**Work required:**
Note how many lines in the material have "Right", and give only that figure.
_ _ _
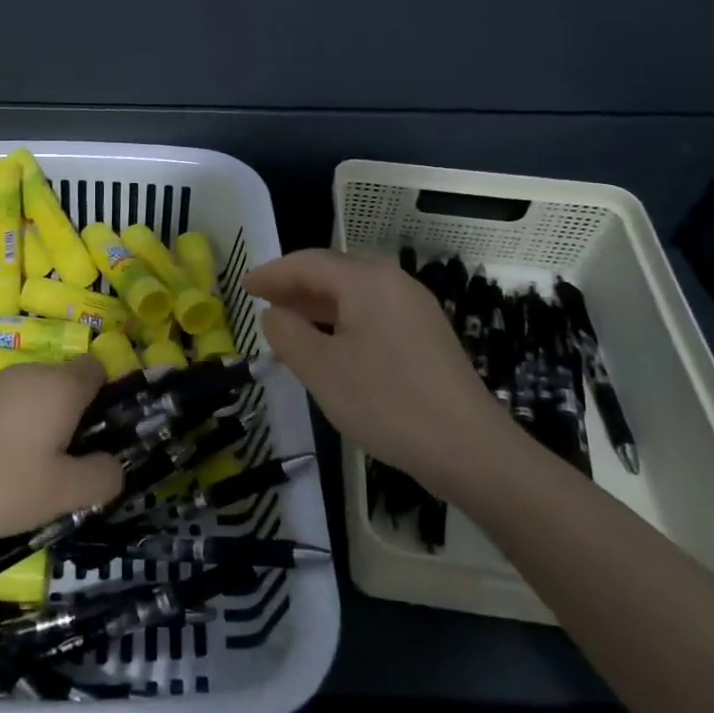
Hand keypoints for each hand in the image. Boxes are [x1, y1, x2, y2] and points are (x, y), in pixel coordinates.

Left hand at [0, 356, 124, 545]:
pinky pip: (3, 404)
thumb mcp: (63, 494)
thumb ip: (102, 477)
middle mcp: (28, 372)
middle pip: (65, 381)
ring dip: (40, 421)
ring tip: (30, 469)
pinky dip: (9, 426)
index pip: (97, 367)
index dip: (107, 395)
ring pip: (33, 393)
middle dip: (73, 415)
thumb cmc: (0, 484)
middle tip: (68, 460)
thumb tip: (115, 465)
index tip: (101, 433)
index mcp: (59, 386)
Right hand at [245, 248, 509, 485]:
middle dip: (294, 285)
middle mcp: (394, 283)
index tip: (244, 286)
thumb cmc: (386, 403)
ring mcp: (415, 309)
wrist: (469, 449)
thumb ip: (288, 334)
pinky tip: (328, 346)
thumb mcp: (322, 369)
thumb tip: (274, 314)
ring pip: (354, 293)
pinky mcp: (426, 335)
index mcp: (367, 281)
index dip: (272, 273)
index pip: (308, 263)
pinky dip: (341, 320)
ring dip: (317, 304)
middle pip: (334, 271)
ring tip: (287, 323)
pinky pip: (373, 313)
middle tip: (262, 301)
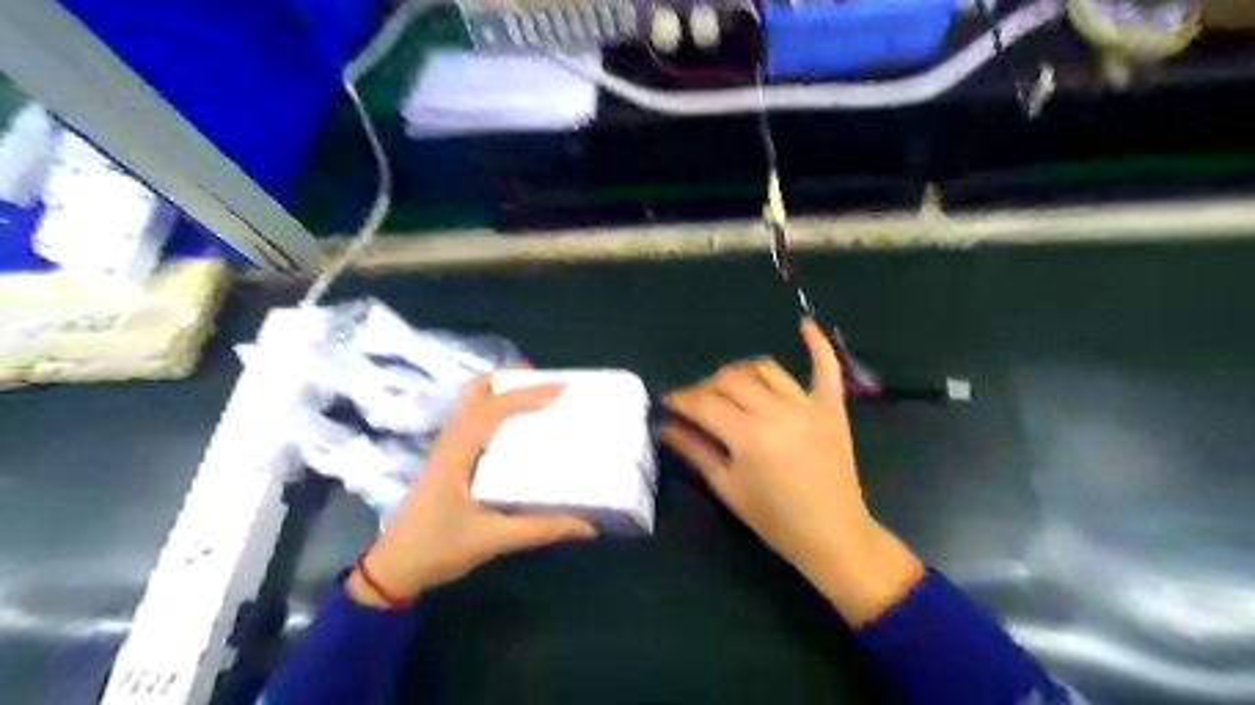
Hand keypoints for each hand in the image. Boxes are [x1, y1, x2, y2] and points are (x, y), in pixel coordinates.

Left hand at [343, 371, 592, 608]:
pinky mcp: (446, 458)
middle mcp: (449, 441)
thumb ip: (540, 529)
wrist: (392, 568)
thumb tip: (587, 526)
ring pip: (471, 402)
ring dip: (502, 391)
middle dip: (510, 379)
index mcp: (457, 452)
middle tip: (546, 382)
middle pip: (475, 392)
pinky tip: (514, 423)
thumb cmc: (437, 549)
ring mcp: (445, 447)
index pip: (492, 410)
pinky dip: (494, 407)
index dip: (526, 395)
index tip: (560, 389)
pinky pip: (471, 418)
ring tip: (535, 394)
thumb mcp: (492, 540)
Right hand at [660, 317, 924, 622]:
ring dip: (739, 372)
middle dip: (704, 387)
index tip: (666, 402)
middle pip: (730, 381)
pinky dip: (817, 344)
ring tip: (726, 385)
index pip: (704, 404)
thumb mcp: (728, 488)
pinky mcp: (831, 407)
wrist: (834, 535)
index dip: (681, 400)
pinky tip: (804, 325)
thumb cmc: (775, 520)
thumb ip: (695, 451)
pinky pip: (826, 368)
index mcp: (749, 436)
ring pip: (764, 369)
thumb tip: (664, 427)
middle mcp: (777, 411)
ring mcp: (807, 405)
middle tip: (693, 402)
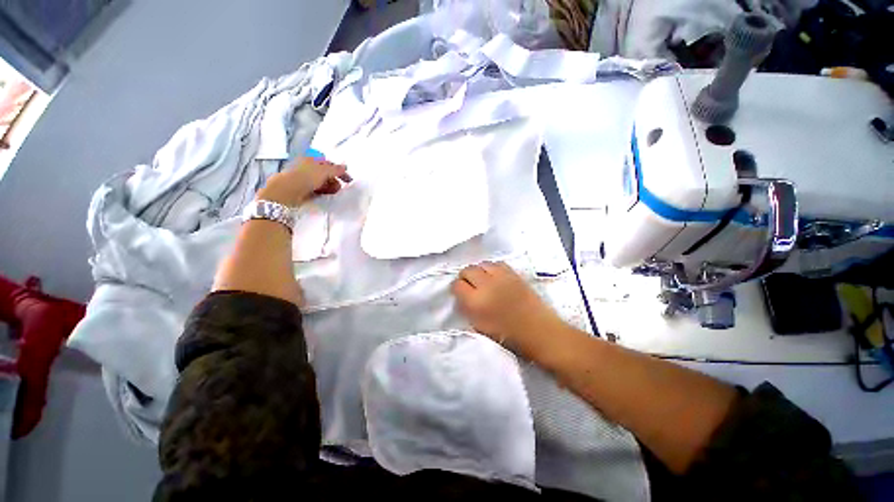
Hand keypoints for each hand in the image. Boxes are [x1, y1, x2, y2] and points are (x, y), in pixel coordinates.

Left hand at [257, 157, 351, 206]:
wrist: (287, 191)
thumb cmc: (306, 177)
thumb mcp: (325, 171)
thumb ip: (336, 169)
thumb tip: (345, 167)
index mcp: (312, 159)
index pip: (330, 164)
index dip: (340, 171)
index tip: (349, 180)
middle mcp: (308, 166)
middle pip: (326, 174)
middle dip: (335, 180)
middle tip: (339, 188)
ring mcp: (304, 178)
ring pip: (322, 182)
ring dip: (329, 187)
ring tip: (331, 193)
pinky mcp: (302, 188)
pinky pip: (317, 189)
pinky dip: (322, 192)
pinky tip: (323, 196)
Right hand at [451, 261, 564, 360]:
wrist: (539, 331)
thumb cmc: (509, 336)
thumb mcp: (480, 328)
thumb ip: (468, 310)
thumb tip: (462, 298)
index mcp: (476, 302)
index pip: (457, 285)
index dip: (457, 289)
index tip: (460, 294)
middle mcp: (486, 285)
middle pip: (467, 270)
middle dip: (465, 277)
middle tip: (470, 286)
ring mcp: (501, 277)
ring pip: (481, 264)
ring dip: (479, 271)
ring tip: (482, 280)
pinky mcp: (514, 274)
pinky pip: (497, 263)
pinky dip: (492, 268)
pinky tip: (495, 277)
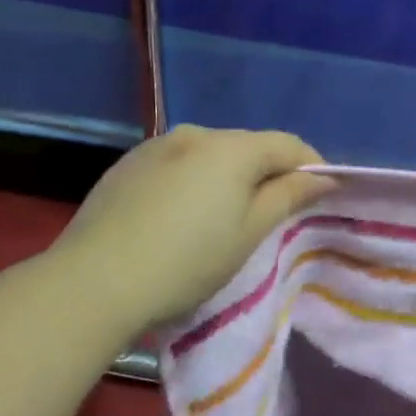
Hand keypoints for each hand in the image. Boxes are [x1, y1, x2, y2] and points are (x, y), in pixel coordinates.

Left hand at [49, 126, 333, 332]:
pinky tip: (181, 215)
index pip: (288, 144)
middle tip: (273, 212)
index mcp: (231, 148)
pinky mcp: (127, 165)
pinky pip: (177, 164)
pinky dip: (192, 181)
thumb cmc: (187, 261)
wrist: (93, 282)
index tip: (322, 195)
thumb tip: (322, 178)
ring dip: (228, 176)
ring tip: (224, 216)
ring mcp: (156, 146)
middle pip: (248, 146)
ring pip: (210, 155)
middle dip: (268, 172)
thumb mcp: (249, 233)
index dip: (311, 166)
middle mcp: (195, 134)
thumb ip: (288, 197)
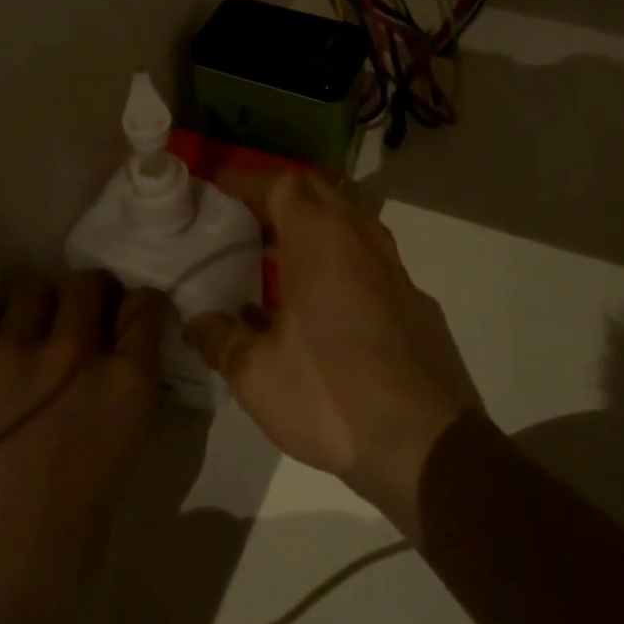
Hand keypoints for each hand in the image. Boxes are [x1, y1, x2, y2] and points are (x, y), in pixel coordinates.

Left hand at [0, 271, 165, 623]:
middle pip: (88, 283)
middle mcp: (72, 353)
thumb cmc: (60, 556)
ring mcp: (8, 355)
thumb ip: (113, 411)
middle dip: (91, 295)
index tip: (132, 318)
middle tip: (81, 321)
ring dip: (40, 308)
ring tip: (31, 339)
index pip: (145, 306)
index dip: (140, 308)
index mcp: (125, 385)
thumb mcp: (115, 470)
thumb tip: (102, 391)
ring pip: (32, 291)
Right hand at [184, 172, 479, 536]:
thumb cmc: (330, 395)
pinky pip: (368, 257)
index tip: (217, 188)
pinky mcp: (414, 298)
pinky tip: (322, 302)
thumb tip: (196, 322)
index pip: (280, 182)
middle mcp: (361, 238)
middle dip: (279, 196)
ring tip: (277, 256)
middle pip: (318, 192)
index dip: (245, 179)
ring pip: (349, 222)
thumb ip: (219, 339)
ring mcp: (394, 267)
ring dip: (313, 226)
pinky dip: (339, 258)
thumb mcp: (255, 374)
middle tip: (244, 221)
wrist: (426, 443)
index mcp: (320, 239)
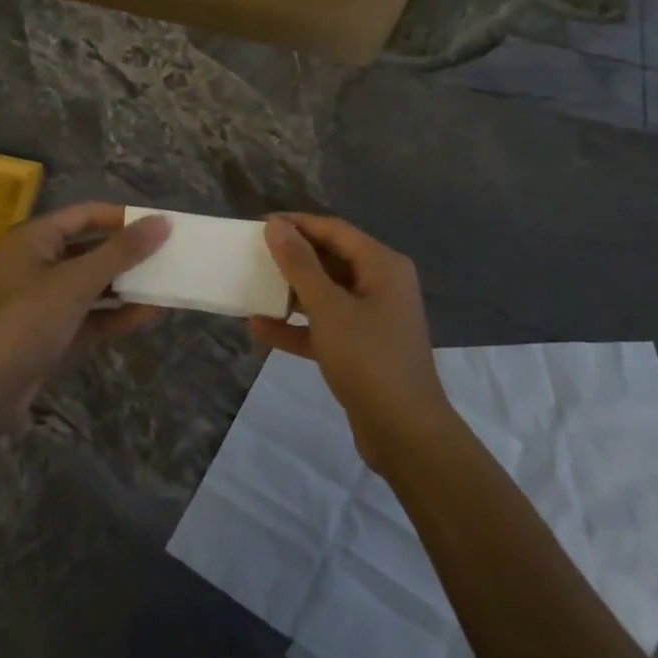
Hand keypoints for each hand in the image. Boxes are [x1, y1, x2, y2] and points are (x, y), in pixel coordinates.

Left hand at [0, 203, 169, 403]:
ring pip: (94, 285)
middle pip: (92, 249)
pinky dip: (116, 315)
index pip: (86, 214)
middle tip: (170, 254)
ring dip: (127, 286)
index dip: (123, 217)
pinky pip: (91, 316)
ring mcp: (45, 302)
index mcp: (35, 239)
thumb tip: (163, 222)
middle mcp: (39, 264)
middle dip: (129, 254)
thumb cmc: (26, 320)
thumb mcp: (76, 281)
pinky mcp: (53, 334)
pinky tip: (149, 314)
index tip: (161, 224)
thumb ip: (121, 252)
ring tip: (167, 283)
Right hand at [249, 214, 455, 472]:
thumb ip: (300, 264)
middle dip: (293, 257)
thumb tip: (276, 225)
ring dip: (291, 292)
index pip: (334, 230)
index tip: (259, 225)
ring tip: (252, 286)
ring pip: (326, 294)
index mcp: (382, 265)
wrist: (405, 433)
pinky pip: (325, 326)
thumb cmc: (368, 358)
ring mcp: (373, 318)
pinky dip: (297, 326)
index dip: (297, 224)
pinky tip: (260, 328)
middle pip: (331, 259)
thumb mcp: (328, 307)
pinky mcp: (362, 349)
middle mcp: (381, 284)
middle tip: (253, 254)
_ _ _
**Answer to the exercise:**
5